长江商学院战略学教授滕斌圣指出,我们在立法或是制定政策的时候,没有从经济学或战略的角度来进行控制,发现潜在问题,制定政策的人却视而不见,显得不够精明。“一次性地给个税收或是其他优惠政策比较容易做,但一哄而上往往要付出很大代价。不仅扭曲了当地经济,同时无法形成核心竞争力。”
滕斌圣认为,应该做成一批后,将细节更规范化,再形成下一批。而不是急于把摊子铺得太大。创业产业园大炒房地产成为普遍的现象,在一定程度上扰乱了本来的用地和建筑使用标准。
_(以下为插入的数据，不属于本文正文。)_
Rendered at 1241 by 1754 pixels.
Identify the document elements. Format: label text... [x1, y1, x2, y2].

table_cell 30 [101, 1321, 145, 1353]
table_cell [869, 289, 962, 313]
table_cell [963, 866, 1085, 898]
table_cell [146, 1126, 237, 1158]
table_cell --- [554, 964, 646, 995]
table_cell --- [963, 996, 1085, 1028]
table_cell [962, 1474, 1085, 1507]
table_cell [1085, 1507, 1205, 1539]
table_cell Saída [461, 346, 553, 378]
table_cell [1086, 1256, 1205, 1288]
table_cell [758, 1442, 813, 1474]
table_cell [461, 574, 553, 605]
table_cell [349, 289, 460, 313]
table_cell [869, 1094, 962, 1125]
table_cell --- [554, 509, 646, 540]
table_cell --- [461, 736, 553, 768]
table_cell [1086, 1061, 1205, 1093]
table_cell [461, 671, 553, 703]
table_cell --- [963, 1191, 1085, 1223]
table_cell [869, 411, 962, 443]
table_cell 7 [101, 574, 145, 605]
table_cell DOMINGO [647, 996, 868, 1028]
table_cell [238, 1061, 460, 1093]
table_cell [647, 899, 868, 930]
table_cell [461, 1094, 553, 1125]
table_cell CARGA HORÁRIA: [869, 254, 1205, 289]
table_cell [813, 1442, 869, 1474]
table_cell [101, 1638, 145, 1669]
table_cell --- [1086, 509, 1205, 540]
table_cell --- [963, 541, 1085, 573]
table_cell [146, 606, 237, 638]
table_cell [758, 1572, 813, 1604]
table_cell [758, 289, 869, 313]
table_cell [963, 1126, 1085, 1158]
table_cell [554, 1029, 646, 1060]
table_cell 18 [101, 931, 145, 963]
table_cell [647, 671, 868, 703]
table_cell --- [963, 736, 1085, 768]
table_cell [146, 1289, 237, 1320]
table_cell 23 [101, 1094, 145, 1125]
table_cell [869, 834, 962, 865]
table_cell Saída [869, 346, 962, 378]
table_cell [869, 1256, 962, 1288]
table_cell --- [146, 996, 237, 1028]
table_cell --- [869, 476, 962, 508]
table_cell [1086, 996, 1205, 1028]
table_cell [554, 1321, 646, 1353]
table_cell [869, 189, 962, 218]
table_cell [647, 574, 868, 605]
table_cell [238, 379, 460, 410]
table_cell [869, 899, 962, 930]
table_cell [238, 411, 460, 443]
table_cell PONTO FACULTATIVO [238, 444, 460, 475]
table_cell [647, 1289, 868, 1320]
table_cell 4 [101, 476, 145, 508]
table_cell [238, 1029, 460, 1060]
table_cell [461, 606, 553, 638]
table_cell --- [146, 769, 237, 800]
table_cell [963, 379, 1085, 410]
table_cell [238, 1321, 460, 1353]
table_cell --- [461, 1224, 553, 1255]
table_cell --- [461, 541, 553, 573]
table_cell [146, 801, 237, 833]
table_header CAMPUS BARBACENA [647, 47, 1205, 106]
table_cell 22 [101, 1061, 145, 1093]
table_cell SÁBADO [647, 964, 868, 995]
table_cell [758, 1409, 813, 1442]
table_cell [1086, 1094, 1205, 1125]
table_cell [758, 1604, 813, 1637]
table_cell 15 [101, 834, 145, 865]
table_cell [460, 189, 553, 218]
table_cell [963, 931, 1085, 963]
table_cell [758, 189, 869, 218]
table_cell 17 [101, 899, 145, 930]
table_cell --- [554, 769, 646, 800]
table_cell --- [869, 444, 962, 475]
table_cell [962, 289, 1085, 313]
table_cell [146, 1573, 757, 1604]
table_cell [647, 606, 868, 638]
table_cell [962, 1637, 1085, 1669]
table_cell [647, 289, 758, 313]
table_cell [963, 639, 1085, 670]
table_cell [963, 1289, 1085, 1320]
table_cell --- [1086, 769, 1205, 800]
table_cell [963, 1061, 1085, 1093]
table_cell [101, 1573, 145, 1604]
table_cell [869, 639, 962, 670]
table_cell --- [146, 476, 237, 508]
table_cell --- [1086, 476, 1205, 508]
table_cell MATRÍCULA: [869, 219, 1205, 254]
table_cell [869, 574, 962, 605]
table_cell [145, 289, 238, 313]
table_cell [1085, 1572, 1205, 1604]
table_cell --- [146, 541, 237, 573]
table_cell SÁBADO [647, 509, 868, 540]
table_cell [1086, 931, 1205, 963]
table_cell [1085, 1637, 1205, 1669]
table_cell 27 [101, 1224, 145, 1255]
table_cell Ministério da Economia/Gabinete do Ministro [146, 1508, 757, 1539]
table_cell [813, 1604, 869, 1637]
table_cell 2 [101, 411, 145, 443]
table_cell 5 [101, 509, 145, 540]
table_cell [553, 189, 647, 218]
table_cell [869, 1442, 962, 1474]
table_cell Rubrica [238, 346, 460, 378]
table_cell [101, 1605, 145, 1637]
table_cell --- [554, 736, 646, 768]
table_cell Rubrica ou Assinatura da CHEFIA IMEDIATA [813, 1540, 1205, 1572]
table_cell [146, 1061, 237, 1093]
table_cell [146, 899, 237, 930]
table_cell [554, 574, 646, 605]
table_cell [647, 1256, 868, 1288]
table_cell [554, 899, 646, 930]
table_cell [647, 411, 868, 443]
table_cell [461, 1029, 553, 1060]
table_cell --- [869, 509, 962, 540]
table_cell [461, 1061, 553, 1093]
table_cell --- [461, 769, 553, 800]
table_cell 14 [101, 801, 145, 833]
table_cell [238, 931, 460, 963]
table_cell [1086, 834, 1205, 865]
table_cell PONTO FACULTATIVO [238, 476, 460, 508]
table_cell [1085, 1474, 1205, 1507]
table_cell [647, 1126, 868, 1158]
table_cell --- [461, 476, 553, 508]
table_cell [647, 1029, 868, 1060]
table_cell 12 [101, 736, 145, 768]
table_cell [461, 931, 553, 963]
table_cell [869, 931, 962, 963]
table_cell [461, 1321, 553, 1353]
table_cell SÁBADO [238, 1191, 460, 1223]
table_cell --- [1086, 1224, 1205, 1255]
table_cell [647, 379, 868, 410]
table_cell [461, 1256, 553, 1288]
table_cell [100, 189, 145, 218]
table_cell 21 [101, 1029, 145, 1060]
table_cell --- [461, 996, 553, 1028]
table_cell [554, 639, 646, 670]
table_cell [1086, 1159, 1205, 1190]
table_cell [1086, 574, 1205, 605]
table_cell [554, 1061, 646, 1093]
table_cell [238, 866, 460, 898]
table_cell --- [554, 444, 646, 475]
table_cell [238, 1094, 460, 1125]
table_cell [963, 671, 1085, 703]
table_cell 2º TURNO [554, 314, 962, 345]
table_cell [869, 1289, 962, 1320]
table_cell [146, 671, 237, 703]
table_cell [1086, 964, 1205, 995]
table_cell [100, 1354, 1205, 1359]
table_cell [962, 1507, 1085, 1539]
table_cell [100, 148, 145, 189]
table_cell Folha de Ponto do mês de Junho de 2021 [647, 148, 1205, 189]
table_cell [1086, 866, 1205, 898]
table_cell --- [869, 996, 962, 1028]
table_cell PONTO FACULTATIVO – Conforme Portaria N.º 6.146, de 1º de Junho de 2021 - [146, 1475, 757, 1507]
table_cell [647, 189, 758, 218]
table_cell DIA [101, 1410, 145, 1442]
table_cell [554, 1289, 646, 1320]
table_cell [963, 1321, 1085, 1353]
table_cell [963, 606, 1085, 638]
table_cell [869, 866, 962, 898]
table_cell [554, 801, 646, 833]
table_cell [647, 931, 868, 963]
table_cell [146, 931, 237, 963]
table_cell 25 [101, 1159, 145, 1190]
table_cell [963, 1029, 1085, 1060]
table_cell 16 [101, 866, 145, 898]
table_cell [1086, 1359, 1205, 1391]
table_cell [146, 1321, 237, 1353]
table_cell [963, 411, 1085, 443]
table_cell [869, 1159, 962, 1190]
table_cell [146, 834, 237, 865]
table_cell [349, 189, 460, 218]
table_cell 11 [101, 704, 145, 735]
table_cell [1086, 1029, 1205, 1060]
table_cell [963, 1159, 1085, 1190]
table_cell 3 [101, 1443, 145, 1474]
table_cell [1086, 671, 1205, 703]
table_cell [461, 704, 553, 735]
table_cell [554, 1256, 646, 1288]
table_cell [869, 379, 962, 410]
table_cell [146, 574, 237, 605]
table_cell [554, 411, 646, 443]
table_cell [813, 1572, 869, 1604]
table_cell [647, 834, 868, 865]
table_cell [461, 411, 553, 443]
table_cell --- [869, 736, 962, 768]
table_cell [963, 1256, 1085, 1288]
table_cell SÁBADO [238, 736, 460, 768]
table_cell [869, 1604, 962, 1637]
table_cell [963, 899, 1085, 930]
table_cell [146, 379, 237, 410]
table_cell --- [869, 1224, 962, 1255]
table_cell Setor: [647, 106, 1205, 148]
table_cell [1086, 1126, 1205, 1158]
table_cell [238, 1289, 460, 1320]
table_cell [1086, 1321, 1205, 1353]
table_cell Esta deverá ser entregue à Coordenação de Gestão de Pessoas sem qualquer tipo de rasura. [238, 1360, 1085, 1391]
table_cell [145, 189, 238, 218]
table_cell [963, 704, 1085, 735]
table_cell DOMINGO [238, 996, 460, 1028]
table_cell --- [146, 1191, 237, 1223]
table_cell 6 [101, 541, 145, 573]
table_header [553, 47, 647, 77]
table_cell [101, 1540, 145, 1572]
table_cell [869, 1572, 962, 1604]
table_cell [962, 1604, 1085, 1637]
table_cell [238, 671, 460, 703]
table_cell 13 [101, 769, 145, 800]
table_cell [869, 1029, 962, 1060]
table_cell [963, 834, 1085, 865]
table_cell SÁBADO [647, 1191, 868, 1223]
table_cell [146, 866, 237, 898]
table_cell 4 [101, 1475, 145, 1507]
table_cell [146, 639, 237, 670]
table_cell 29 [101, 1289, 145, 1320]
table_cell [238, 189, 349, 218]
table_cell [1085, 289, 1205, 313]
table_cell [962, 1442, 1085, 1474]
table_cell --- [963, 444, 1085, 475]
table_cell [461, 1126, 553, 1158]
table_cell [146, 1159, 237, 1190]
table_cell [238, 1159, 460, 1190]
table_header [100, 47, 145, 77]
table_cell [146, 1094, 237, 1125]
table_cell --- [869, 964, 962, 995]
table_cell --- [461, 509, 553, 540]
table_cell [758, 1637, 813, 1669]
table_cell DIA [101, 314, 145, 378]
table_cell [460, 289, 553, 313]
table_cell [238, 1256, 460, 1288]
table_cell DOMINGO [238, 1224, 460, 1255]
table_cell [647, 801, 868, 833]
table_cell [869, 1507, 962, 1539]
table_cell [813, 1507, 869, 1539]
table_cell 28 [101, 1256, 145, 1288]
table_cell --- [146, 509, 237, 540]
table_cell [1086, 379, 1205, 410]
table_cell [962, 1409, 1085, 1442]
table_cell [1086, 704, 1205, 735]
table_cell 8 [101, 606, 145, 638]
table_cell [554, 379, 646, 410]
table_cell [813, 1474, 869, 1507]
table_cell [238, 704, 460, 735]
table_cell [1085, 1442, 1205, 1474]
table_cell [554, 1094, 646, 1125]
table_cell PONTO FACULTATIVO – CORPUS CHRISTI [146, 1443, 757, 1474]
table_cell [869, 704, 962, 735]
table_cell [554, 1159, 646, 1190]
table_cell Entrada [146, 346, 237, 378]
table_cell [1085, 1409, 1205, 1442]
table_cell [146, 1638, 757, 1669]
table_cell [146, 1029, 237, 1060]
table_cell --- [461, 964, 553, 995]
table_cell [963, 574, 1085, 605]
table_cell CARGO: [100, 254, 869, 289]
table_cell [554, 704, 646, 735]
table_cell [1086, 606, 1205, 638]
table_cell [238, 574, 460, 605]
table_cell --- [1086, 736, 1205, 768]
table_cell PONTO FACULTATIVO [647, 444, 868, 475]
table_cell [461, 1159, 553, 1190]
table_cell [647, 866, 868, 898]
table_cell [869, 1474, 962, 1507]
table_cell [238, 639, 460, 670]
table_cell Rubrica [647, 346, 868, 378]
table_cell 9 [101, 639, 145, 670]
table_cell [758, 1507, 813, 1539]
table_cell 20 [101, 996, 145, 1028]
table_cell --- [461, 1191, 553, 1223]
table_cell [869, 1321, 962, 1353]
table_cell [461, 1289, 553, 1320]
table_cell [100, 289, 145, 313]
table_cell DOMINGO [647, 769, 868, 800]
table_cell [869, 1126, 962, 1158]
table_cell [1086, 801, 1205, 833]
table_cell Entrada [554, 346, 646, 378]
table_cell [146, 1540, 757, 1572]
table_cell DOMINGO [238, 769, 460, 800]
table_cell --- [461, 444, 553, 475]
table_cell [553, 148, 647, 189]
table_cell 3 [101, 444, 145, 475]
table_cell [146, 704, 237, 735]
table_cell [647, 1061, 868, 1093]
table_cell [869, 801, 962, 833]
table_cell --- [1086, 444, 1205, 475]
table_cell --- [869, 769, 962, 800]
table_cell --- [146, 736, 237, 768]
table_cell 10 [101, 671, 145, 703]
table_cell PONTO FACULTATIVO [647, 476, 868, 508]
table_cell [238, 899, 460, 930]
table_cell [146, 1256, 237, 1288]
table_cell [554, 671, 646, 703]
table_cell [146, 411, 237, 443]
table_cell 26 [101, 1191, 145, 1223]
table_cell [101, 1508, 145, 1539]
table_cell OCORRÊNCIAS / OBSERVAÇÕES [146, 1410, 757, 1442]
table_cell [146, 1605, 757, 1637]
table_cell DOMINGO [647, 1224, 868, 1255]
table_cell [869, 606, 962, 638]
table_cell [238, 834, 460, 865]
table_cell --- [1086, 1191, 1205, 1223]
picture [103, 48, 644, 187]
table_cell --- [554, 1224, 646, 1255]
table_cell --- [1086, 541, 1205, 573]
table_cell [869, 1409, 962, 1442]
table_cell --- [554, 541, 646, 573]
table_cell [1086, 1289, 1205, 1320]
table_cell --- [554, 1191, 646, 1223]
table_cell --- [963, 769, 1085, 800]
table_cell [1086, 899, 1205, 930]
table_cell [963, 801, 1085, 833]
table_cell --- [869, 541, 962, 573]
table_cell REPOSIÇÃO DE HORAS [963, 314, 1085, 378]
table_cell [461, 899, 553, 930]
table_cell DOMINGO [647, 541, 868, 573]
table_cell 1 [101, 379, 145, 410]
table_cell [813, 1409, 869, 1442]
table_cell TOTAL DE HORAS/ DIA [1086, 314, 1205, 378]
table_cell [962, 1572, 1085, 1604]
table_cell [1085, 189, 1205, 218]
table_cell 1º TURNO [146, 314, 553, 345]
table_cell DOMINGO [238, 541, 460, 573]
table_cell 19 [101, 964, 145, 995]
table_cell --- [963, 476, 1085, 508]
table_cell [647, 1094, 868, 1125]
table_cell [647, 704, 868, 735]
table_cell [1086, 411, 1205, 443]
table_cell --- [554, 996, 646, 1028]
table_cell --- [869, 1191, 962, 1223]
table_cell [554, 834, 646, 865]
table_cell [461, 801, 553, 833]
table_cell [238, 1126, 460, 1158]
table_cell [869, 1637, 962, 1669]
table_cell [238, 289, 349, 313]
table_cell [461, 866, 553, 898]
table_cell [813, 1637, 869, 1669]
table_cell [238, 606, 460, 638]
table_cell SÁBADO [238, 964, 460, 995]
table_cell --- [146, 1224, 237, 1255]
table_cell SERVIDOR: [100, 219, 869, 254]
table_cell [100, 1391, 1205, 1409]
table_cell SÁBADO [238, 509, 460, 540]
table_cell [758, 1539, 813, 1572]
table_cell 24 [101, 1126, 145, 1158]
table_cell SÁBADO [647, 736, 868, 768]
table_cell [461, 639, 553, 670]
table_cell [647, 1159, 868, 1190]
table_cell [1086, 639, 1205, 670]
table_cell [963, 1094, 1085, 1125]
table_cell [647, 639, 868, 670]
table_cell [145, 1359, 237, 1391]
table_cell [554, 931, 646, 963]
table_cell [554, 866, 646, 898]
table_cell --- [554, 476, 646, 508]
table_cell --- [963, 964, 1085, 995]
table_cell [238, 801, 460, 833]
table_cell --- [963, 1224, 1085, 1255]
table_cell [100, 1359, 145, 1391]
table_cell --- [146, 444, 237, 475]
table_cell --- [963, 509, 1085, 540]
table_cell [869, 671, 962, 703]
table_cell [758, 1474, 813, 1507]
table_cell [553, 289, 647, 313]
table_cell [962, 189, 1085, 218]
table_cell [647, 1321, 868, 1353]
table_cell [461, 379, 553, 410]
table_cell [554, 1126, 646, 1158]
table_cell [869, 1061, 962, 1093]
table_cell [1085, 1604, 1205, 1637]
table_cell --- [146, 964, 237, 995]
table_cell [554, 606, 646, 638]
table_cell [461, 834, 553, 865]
有些例外可以,但是例外越多,系统稳定性越差,管理的难度越高。
专家认为,创意产业园区的问题从深层次看,反映出的其实是一个政府的管理问题。
上述同济大学城市规划学院学者表示,这个管理中还夹杂了各个集团包括政府部门之间的利益博弈,包括园区入驻者和“二房东”的利益等等。归根结底,利益导致了这种局面。地方政府部门出于税收和政绩的考虑难于管理,但毕竟还有些许收益,到最后,真正受损失的就是国家。
诸大建认为,政府的管理表现在规划、实施、运作和监控等方面,均存在大问题。规划的时候求之过急。很多领导要在任期里马上看到政绩,却不考虑创意产业不是拍拍脑袋就能做出来的,到最后,真的艺术没有进去,乱七八糟的内容反而出现了,应当吸取教训。